## Records for processing
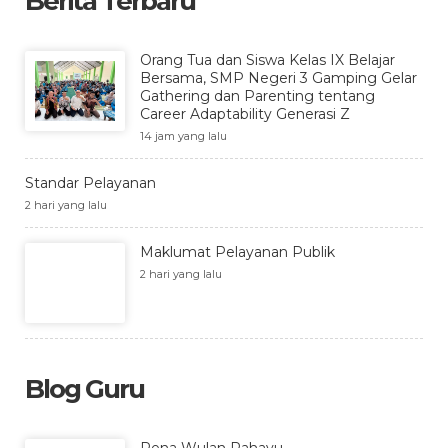
Berita Terbaru
Orang Tua dan Siswa Kelas IX Belajar
Bersama, SMP Negeri 3 Gamping Gelar
Gathering dan Parenting tentang
Career Adaptability Generasi Z
14 jam yang lalu
Standar Pelayanan
2 hari yang lalu
Maklumat Pelayanan Publik
2 hari yang lalu
Blog Guru
Pena Wulan Rahayu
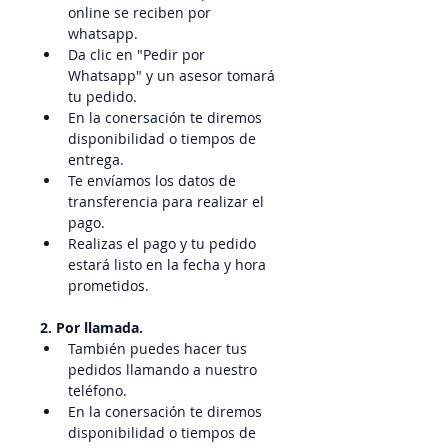
online se reciben por 
whatsapp.
Da clic en "Pedir por 
Whatsapp" y un asesor tomará 
tu pedido.
En la conersación te diremos 
disponibilidad o tiempos de 
entrega.
Te envíamos los datos de 
transferencia para realizar el 
pago.
Realizas el pago y tu pedido 
estará listo en la fecha y hora 
prometidos.
2. Por llamada.
También puedes hacer tus 
pedidos llamando a nuestro 
teléfono.
En la conersación te diremos 
disponibilidad o tiempos de 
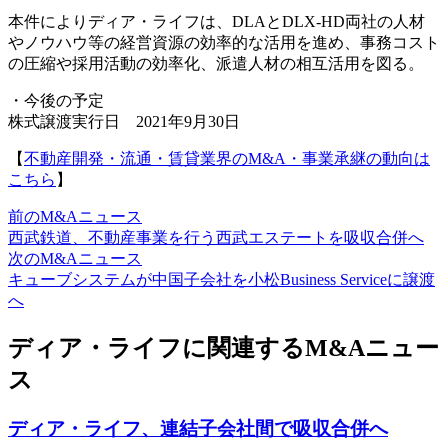
本件によりディア・ライフは、DLAとDLX-HD両社の人材
やノウハウ等の経営資源の効率的な活用を進め、事務コスト
の圧縮や採用活動の効率化、派遣人材の相互活用を図る。
・今後の予定
株式譲渡実行日 2021年9月30日
【
不動産開発・流通・賃貸業界のM&A・事業承継の動向は
こちら
】
前のM&Aニュース
西武鉄道、不動産事業を行う西武エステートを吸収合併へ
次のM&Aニュース
キューブシステムが中国子会社を小松Business Serviceに譲渡
へ
ディア・ライフに関連するM&Aニュー
ス
ディア・ライフ、連結子会社間で吸収合併へ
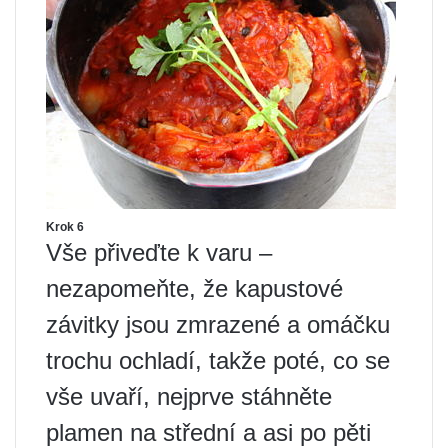
Krok 6
Vše přiveďte k varu –
nezapomeňte, že kapustové
závitky jsou zmrazené a omáčku
trochu ochladí, takže poté, co se
vše uvaří, nejprve stáhněte
plamen na střední a asi po pěti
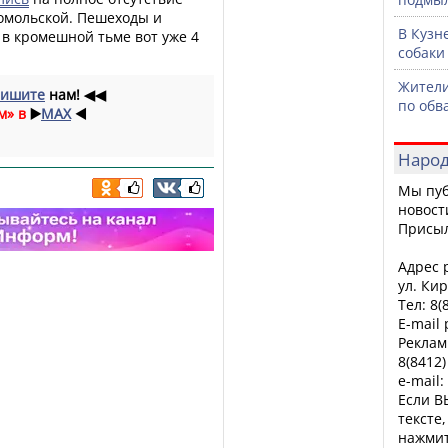
омольской. Пешеходы и
В Кузн
в кромешной тьме вот уже 4
собаки
Жители
ишите
нам!
◀◀
по обв
м» в
▶️
MAX
◀️
Народ
Мы пуб
новост
Присы
Адрес р
ул. Кир
Тел: 8(
E-mail
Реклам
8(8412)
e-mail:
Если В
тексте
нажмит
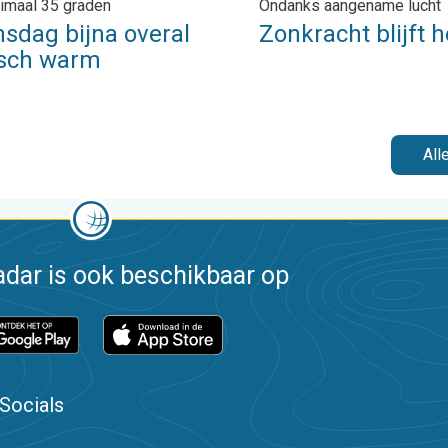
imaal 35 graden
Ondanks aangename lucht
sdag bijna overal
Zonkracht blijft 
isch warm
All
dar is ook beschikbaar op
Socials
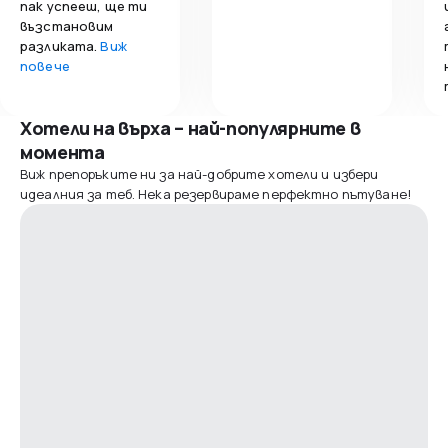
пак успееш, ще ти
възстановим
разликата.
Виж
повече
Хотели на върха – най-популярните в
момента
Виж препоръките ни за най-добрите хотели и избери
идеалния за теб. Нека резервираме перфектно пътуване!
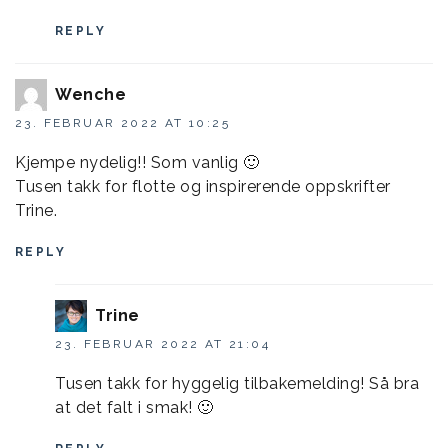
REPLY
Wenche
23. FEBRUAR 2022 AT 10:25
Kjempe nydelig!! Som vanlig 🙂
Tusen takk for flotte og inspirerende oppskrifter
Trine.
REPLY
Trine
23. FEBRUAR 2022 AT 21:04
Tusen takk for hyggelig tilbakemelding! Så bra
at det falt i smak! 🙂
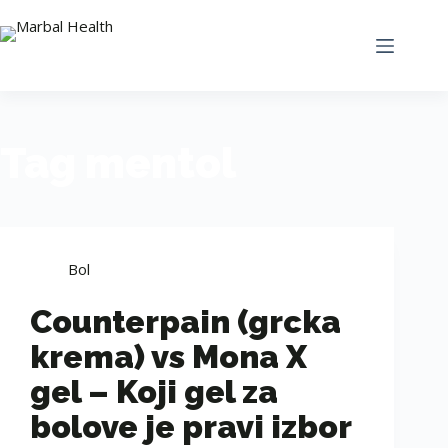
Tag
mentol
Bol
Counterpain (grcka
krema) vs Mona X
gel – Koji gel za
bolove je pravi izbor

## Work request
Set out every text line from all the rows above as a Markdown table with the columns "No." and "Text", numbering the lines in order and omitting blank lines. Leave the pictures out of the answer.

## Task solution
| No. | Text |
|---|---|
| 1 | Berita Terbaru |
| 2 | Orang Tua dan Siswa Kelas IX Belajar |
| 3 | Bersama, SMP Negeri 3 Gamping Gelar |
| 4 | Gathering dan Parenting tentang |
| 5 | Career Adaptability Generasi Z |
| 6 | 14 jam yang lalu |
| 7 | Standar Pelayanan |
| 8 | 2 hari yang lalu |
| 9 | Maklumat Pelayanan Publik |
| 10 | 2 hari yang lalu |
| 11 | Blog Guru |
| 12 | Pena Wulan Rahayu |
| 13 | online se reciben por  |
| 14 | whatsapp. |
| 15 | Da clic en "Pedir por  |
| 16 | Whatsapp" y un asesor tomará  |
| 17 | tu pedido. |
| 18 | En la conersación te diremos  |
| 19 | disponibilidad o tiempos de  |
| 20 | entrega. |
| 21 | Te envíamos los datos de  |
| 22 | transferencia para realizar el  |
| 23 | pago. |
| 24 | Realizas el pago y tu pedido  |
| 25 | estará listo en la fecha y hora  |
| 26 | prometidos. |
| 27 | 2. Por llamada. |
| 28 | También puedes hacer tus  |
| 29 | pedidos llamando a nuestro  |
| 30 | teléfono. |
| 31 | En la conersación te diremos  |
| 32 | disponibilidad o tiempos de  |
| 33 | 本件によりディア・ライフは、DLAとDLX-HD両社の人材 |
| 34 | やノウハウ等の経営資源の効率的な活用を進め、事務コスト |
| 35 | の圧縮や採用活動の効率化、派遣人材の相互活用を図る。 |
| 36 | ・今後の予定 |
| 37 | 株式譲渡実行日 2021年9月30日 |
| 38 | 【 |
| 39 | 不動産開発・流通・賃貸業界のM&A・事業承継の動向は |
| 40 | こちら |
| 41 | 】 |
| 42 | 前のM&Aニュース |
| 43 | 西武鉄道、不動産事業を行う西武エステートを吸収合併へ |
| 44 | 次のM&Aニュース |
| 45 | キューブシステムが中国子会社を小松Business Serviceに譲渡 |
| 46 | へ |
| 47 | ディア・ライフに関連するM&Aニュー |
| 48 | ス |
| 49 | ディア・ライフ、連結子会社間で吸収合併へ |
| 50 | Krok 6 |
| 51 | Vše přiveďte k varu – |
| 52 | nezapomeňte, že kapustové |
| 53 | závitky jsou zmrazené a omáčku |
| 54 | trochu ochladí, takže poté, co se |
| 55 | vše uvaří, nejprve stáhněte |
| 56 | plamen na střední a asi po pěti |
| 57 | омольской. Пешеходы и |
| 58 | В Кузн |
| 59 | в кромешной тьме вот уже 4 |
| 60 | собаки |
| 61 | Жители |
| 62 | ишите |
| 63 | нам! |
| 64 | ◀◀ |
| 65 | по обв |
| 66 | м» в |
| 67 | ▶️ |
| 68 | MAX |
| 69 | ◀️ |
| 70 | Народ |
| 71 | Мы пуб |
| 72 | новост |
| 73 | Присы |
| 74 | Адрес р |
| 75 | ул. Кир |
| 76 | Тел: 8( |
| 77 | E-mail |
| 78 | Реклам |
| 79 | 8(8412) |
| 80 | e-mail: |
| 81 | Если В |
| 82 | тексте |
| 83 | нажмит |
| 84 | imaal 35 graden |
| 85 | Ondanks aangename lucht |
| 86 | sdag bijna overal |
| 87 | Zonkracht blijft  |
| 88 | isch warm |
| 89 | All |
| 90 | dar is ook beschikbaar op |
| 91 | Socials |
| 92 | пак успееш, ще ти |
| 93 | възстановим |
| 94 | разликата. |
| 95 | Виж |
| 96 | повече |
| 97 | Хотели на върха – най-популярните в |
| 98 | момента |
| 99 | Виж препоръките ни за най-добрите хотели и избери |
| 100 | идеалния за теб. Нека резервираме перфектно пътуване! |
| 101 | REPLY |
| 102 | Wenche |
| 103 | 23. FEBRUAR 2022 AT 10:25 |
| 104 | Kjempe nydelig!! Som vanlig 🙂 |
| 105 | Tusen takk for flotte og inspirerende oppskrifter |
| 106 | Trine. |
| 107 | REPLY |
| 108 | Trine |
| 109 | 23. FEBRUAR 2022 AT 21:04 |
| 110 | Tusen takk for hyggelig tilbakemelding! Så bra |
| 111 | at det falt i smak! 🙂 |
| 112 | Tag |
| 113 | mentol |
| 114 | Bol |
| 115 | Counterpain (grcka |
| 116 | krema) vs Mona X |
| 117 | gel – Koji gel za |
| 118 | bolove je pravi izbor |